▸ WHAT IS BEING ASKED
Copy the lines of the material below word for word. Start at the line containing "collector number: 7817" and stop after the line containing "state / province: Kericho".

[Dataset excerpts]
►
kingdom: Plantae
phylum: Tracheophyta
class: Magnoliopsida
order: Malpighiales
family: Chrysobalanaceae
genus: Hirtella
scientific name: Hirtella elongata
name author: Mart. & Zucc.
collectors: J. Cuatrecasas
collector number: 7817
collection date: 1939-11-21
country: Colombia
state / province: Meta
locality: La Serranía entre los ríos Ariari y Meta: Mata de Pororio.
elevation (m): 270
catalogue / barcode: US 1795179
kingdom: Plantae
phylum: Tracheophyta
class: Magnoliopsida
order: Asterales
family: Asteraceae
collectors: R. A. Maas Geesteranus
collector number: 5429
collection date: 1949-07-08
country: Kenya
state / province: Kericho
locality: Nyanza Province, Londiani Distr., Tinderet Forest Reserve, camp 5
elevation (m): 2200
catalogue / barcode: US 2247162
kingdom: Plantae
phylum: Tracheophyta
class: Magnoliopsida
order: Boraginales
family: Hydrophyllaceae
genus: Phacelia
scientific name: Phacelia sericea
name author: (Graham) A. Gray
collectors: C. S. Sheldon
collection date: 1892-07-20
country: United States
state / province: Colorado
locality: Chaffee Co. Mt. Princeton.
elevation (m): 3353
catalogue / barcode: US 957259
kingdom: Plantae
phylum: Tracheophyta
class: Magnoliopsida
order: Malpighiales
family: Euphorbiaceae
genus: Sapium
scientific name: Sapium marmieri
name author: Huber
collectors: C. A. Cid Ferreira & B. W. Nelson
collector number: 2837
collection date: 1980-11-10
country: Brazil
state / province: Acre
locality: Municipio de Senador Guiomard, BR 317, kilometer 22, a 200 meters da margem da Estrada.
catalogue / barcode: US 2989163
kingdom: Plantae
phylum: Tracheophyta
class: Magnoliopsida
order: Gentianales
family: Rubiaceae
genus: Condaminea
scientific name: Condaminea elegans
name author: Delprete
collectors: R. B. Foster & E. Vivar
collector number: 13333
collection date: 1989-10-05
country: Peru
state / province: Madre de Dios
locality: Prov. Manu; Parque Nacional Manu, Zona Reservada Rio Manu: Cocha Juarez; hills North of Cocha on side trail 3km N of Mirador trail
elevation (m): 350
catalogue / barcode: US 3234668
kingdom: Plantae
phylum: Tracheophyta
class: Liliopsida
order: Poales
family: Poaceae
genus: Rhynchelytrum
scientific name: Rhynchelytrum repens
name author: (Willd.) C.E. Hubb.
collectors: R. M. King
◄
▸ WRITTEN SOLUTION
collector number: 7817
collection date: 1939-11-21
country: Colombia
state / province: Meta
locality: La Serranía entre los ríos Ariari y Meta: Mata de Pororio.
elevation (m): 270
catalogue / barcode: US 1795179
kingdom: Plantae
phylum: Tracheophyta
class: Magnoliopsida
order: Asterales
family: Asteraceae
collectors: R. A. Maas Geesteranus
collector number: 5429
collection date: 1949-07-08
country: Kenya
state / province: Kericho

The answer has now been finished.